Seller shall not assign, transfer, or delegate any rights or obligations under this order without Purchaser’s prior written consent.

 
9. Warranty 
 
Seller warrants that all goods provided under this order shall be free from defects in material and workmanship and will be suitable for the intended purpose, including any special uses known to Seller. This warranty is in addition to, and does not limit, any other warranties provided by Seller or implied by law.

 
10. Indemnification 
 
Seller agrees to indemnify, defend, and hold harmless Purchaser from any and all claims, damages, losses, expenses, or liabilities (including shipping, labor, administrative, and legal costs) arising from or related to:
  • the goods, materials, or services provided by Seller;
  • work performed by Seller on property owned or controlled by Purchaser;
  • representations or warranties made by Seller; or
  • any negligent act or omission by Seller, its employees, officers, or agents.

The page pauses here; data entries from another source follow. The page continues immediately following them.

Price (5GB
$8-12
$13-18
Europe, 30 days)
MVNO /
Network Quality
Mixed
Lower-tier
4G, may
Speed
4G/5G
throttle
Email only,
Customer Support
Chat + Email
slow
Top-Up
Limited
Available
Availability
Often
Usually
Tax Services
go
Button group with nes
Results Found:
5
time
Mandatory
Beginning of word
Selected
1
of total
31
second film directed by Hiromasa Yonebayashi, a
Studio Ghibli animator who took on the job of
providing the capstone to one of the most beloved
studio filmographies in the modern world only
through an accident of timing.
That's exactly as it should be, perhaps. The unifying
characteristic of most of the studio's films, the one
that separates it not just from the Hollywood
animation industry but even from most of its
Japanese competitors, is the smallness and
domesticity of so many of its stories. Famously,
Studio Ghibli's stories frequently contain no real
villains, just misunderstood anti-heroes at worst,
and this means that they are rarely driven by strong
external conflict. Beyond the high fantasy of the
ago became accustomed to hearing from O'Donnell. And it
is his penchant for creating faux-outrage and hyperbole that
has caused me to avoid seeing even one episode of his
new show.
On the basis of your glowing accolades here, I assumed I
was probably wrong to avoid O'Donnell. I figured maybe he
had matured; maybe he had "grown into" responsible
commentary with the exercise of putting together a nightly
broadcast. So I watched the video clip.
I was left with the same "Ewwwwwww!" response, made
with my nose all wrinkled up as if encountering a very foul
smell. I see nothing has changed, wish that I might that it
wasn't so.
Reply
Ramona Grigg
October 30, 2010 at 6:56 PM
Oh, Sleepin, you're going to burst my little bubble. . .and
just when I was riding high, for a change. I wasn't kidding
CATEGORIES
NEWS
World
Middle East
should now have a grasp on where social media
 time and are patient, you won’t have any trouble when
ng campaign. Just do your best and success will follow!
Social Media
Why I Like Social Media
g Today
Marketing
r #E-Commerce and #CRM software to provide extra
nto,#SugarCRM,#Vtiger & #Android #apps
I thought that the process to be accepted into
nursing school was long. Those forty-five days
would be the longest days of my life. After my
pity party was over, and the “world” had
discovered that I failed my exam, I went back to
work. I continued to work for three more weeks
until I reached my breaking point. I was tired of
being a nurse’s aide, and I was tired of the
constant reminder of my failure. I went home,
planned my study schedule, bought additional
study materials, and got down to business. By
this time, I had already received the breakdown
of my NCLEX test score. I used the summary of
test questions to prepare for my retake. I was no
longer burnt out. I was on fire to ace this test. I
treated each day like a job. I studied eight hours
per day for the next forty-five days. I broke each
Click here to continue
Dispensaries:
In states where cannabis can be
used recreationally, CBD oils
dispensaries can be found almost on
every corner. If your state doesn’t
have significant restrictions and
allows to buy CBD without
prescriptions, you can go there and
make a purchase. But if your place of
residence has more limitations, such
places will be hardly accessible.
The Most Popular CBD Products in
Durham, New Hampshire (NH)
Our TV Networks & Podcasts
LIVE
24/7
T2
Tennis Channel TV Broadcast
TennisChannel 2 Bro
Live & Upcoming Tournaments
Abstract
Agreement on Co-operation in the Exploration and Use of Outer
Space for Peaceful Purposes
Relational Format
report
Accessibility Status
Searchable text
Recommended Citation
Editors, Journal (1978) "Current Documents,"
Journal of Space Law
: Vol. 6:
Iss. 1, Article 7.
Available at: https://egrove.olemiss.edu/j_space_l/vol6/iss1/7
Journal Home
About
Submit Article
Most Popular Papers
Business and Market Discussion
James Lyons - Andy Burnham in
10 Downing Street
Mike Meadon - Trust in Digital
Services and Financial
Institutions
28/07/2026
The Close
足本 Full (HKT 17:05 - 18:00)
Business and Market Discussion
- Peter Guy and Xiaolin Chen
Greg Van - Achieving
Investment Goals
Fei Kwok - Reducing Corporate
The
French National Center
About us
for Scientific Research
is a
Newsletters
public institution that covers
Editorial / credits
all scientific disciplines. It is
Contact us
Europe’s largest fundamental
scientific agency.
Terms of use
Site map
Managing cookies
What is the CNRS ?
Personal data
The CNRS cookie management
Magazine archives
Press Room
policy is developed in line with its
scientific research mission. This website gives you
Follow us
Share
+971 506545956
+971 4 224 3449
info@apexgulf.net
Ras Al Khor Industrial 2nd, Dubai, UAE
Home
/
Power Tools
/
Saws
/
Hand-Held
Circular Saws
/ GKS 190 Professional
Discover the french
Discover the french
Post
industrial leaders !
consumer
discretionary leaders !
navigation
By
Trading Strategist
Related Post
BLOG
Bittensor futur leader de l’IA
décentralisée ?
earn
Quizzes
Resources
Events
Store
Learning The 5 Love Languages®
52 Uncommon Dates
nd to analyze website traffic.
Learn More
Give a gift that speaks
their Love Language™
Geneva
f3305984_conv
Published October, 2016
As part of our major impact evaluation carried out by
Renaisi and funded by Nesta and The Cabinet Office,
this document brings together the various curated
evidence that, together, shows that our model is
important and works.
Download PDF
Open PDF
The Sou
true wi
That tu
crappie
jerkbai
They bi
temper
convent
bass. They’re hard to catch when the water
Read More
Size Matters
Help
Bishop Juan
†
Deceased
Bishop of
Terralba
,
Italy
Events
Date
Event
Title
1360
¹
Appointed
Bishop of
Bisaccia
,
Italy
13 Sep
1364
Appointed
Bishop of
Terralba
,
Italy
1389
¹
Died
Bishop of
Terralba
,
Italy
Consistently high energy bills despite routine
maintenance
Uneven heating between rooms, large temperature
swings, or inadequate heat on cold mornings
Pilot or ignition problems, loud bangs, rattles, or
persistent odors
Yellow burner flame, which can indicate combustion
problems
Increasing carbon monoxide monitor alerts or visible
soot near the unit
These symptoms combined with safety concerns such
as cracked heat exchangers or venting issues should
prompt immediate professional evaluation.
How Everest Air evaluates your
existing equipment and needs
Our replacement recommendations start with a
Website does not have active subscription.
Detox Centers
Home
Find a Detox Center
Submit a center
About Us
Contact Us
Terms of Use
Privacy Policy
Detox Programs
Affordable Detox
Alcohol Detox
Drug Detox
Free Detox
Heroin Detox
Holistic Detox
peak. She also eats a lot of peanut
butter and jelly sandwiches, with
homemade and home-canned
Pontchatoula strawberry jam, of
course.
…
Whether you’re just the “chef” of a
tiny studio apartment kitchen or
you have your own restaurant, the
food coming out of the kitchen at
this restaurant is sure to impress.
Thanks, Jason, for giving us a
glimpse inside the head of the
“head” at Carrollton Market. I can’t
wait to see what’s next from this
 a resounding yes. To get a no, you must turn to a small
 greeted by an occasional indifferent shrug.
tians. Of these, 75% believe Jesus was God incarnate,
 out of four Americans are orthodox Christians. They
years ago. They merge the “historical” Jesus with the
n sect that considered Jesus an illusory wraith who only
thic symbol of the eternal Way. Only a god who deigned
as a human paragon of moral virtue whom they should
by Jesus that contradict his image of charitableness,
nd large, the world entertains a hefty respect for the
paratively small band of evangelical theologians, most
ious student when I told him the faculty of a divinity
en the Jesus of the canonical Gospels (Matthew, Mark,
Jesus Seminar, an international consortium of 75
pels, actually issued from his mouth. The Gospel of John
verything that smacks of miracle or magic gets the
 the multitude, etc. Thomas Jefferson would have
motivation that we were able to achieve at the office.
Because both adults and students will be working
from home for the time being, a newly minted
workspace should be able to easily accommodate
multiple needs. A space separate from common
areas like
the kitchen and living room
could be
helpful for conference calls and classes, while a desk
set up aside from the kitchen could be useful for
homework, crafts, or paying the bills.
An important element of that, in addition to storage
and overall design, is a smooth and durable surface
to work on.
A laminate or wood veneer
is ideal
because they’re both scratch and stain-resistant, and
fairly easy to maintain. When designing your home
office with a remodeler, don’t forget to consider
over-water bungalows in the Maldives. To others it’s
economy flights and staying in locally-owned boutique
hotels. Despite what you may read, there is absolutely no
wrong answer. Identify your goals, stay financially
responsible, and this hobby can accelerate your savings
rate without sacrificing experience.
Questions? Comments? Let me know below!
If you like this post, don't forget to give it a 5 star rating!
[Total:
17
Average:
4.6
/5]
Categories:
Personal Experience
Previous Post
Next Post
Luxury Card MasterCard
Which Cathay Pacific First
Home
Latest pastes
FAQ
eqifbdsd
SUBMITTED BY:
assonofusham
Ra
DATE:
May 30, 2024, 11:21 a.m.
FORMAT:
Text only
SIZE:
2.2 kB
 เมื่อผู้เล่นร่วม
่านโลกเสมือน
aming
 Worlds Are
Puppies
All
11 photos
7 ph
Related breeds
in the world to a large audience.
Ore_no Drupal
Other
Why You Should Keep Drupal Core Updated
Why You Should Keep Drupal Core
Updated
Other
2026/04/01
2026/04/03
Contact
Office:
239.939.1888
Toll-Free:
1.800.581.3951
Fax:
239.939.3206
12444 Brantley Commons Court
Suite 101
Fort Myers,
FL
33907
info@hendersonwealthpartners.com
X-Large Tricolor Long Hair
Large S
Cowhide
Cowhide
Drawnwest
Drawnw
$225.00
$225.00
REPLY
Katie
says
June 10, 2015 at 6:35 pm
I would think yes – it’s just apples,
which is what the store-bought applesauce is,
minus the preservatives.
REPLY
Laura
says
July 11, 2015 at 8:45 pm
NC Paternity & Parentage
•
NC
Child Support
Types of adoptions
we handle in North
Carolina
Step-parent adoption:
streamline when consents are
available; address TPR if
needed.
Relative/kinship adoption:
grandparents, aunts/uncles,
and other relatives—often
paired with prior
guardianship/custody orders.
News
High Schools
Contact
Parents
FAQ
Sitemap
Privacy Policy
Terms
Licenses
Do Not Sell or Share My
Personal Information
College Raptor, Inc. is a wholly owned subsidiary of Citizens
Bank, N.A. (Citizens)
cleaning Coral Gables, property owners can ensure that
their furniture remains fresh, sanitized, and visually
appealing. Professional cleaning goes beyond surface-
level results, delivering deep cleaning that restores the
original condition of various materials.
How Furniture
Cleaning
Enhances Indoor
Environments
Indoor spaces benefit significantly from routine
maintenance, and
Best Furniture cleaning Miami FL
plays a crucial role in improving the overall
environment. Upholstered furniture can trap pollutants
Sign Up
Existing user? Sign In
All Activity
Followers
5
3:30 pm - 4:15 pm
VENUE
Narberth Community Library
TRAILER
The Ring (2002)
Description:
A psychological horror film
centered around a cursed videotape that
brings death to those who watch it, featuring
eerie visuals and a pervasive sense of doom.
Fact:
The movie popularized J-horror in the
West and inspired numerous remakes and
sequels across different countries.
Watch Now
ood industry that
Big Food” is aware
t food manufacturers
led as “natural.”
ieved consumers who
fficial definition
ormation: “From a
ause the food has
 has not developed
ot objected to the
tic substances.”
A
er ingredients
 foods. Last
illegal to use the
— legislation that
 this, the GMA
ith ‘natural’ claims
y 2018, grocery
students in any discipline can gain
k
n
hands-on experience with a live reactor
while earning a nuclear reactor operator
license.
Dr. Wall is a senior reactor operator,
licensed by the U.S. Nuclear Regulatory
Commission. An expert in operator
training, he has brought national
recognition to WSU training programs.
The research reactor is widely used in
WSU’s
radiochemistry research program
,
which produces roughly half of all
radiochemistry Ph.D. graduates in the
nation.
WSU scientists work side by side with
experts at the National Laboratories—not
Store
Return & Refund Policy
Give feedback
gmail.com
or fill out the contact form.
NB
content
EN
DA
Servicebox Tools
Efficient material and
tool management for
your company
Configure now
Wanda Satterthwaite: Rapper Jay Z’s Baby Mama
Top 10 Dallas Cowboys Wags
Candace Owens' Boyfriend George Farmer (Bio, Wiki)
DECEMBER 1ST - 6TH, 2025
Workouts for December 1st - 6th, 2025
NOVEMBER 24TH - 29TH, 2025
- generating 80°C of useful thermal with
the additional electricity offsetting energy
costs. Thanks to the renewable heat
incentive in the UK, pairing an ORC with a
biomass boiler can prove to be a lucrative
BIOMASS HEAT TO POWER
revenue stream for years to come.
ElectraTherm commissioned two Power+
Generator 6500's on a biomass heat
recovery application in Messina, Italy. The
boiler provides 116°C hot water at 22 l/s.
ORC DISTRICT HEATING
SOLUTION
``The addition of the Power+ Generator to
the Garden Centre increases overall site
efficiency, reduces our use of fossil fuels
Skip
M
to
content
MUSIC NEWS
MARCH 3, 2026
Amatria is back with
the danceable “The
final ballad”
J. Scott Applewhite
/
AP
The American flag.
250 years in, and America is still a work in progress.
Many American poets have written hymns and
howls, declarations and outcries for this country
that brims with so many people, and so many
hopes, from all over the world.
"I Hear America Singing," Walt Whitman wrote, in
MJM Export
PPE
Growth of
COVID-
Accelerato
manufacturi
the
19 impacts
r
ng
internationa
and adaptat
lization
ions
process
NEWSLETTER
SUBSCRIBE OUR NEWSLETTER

11. Confidential Information 
 
All non-public information relating to Arc, the Goods, the Services, or any Order, including specifications, samples, patterns, designs, software or hardware, data, drawings, documents, business operations, tooling, customer lists, intellectual property, pricing, development work, marketing plans, trade secrets, and other technical or commercial know-how (whether oral, written, electronic, or otherwise, and whether or not marked as confidential), is Arc’s confidential information. Such information may be used by Seller solely to perform its obligations under the Order and may not be disclosed, copied, or used for any other purpose. Upon Arc’s request, Seller shall return all confidential information within three (3) days. Arc is entitled to seek injunctive relief for any violation of this Section.

 
12. Taxes
 
Seller is responsible for all taxes applicable to this order unless Purchaser provides valid tax exemption certificates acceptable to the taxing authority. If any taxes are collected in error, Seller shall promptly notify Purchaser and assist in obtaining a refund.

 
13. Legal Compliance
 
Seller warrants that all goods and services provided comply with applicable federal, state, and local laws, including the Fair Labor Standards Act (as amended), and all related regulations.

 
14. Force Majeure
 
Purchaser shall not be liable for delays or failure to accept delivery caused by events beyond its reasonable control, including but not limited to natural disasters, labor disputes, acts of war, government restrictions, transportation issues, or equipment failures. Purchaser may cancel or postpone affected deliveries without penalty.

 
15. Insolvency
 
Either party may terminate this order if the other becomes insolvent, files for bankruptcy, or has a receiver appointed and such proceedings are not dismissed within ten (10) days.
 
 
16. Government Contracts 
 
If this order is placed in connection with a government contract or subcontract, all applicable government procurement terms and conditions are incorporated herein by reference.
 
 
17. Governing Law and Jurisdiction
 
17.1 Governing Law
This Purchase Order and any dispute, claim, or controversy arising out of or related to it shall be governed by and construed in accordance with the laws of the State of California, without regard to its conflict of law principles.

17.2 Binding Arbitration
Any dispute, claim, or controversy arising out of or relating to this Purchase Order, or the breach, termination, enforcement, interpretation, or validity thereof, including the determination of the scope or applicability of this agreement to arbitrate, shall be determined by binding arbitration in Los Angeles County, California. The arbitration shall be administered by JAMS pursuant to its Comprehensive Arbitration Rules and Procedures. Judgment on the award rendered by the arbitrator may be entered in any court having jurisdiction thereof.

17.3 Jurisdiction and Venue
To the extent any matter is not subject to arbitration or for purposes of enforcing any arbitration award, the parties agree that any legal action or proceeding shall be brought exclusively in the state or federal courts located in Los Angeles County, California, and each party hereby irrevocably submits to the personal jurisdiction and venue of such courts.